Justin Trudeau's infantile preening while in New Delhi, playing  the colourful tourist impudently engaging in cultural sartorial misappropriation would have been vociferously denounced as racist imperialism had anyone but himself engaged in these disrespectful shenanigans. It was the thespian, the self-absorbed megalomaniac in Trudeau that had come to the fore. A man who had once taught
drama classes at a private school in Vancouver, now Prime Minister, delighting in meeting Bollywood actors in dress-up -- he and his family, that is; the Indian actors wore respectful Western-style suits.
Prime Minister Justin Trudeau with his wife, Sophie Grégoire Trudeau, daughter, Ella-Grace, and son, Xavier, visit Gandhi Ashram in Ahmedabad, India, on Monday.
Prime Minister Justin Trudeau with his wife, Sophie Grégoire Trudeau, daughter, Ella-Grace, and son, Xavier, visit Gandhi Ashram in Ahmedabad, India, on Monday. (Sam Panthaky/AFP/Getty Images)  Delhi journalist Shivam Vij: "You know, this whole thing about Justin Trudeau being so handsome has been taken over with 'Hello, what's with the clothes?'"

Back when Russian President Boris Yeltsin strode the world stage, usually half-cut, eliciting gasps of amused disbelief from watchers as he spontaneously acted out his peculiar impulses to relax formality by performing all manner of inappropriate-to-his-station skits of droll proportions, his clumsy but demeaning-to-his-office behaviour brought huge embarrassment to his country. Russians do enjoy their hard liquor -- they are usually more discreet in public; Putin by comparison, shuns it.

Prime Minister Justin Trudeau, on the other hand, lives in a perpetual state of arrested adolescence, he simply cannot rise above his self-veneration, his touching belief that he can do no wrong, that he is the world's premier admired gallant and defender of the weak and the vulnerable. He clamours righteously for the world to become more 'feminist' as he has done, he speaks volumes of his dedication to the working class, to equality rights for the alt-gendered. His pretense at being middle-class and socialist in spirit belies his love of opulence, wealth and ostentation.

His free-spirited public show of all of that in India doesn't appear to have impressed either the Indians, Canadians, or the outside world looking in with great bemusement on these revelations. There is another side to this man's agenda, however, that is more troubling; that he lends his position and prestige to meeting with unsavoury personages, from outlawed terror group leaders (Tamil Tigers, Khalistani separatists), to purported Afghan hostages who happen to be criminals, as example.

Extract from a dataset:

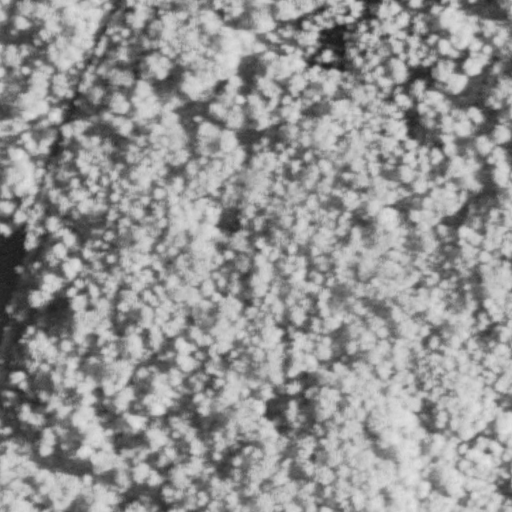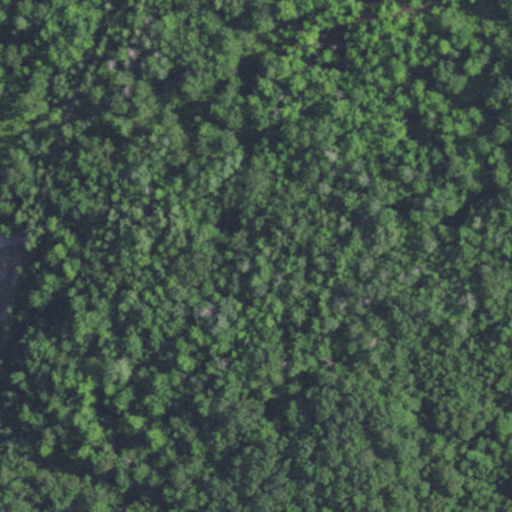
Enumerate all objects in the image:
road: (59, 121)
road: (2, 263)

For no effort however puzzlingly unseemly, is too far a road to travel when the prospect of votes arise as a result. Little puzzlers like Trudeau's affection and support for the Castro brothers in Cuba, his fascination with the Communist Chinese Politburo, that can turn political matters 'on a dime', his stated willingness to restore diplomatic ties with the Islamic Republic of Iran, an exporter of terrorism and exemplar of internal persecution of its public. Trudeau will turn up at mosques in Canada visibly celebrating extremism.


He has sent Liberal parliamentary secretary for foreign affairs Omar Alghabra, to attend a meeting of the world’s largest group of Islamic countries at the 44th session of the Council of Foreign Ministers of the Organization of Islamic Cooperation in Cote d'Ivoire, last July. Canada, lest anyone be uncertain, is not, has never been, and possibly never will be a member of the Organization of Islamic Cooperation, a matter which appears to have slipped Trudeau's notice.

Canada's Department of Global Affairs was asked if Alghabra would be speaking at the conference as a guest, raising the topic of Islamophobia; the response was that he planned to address "ways to promote diversity and counter anti-Muslim discrimination". Scheduled, at the same opportunity, according to Global Affairs, to "articulate[ing] a position in line with our foreign policy which includes the protection and promotion of the rights of women and girls around the world", symbolic of Canada's nobility, one certain to impress the OIC.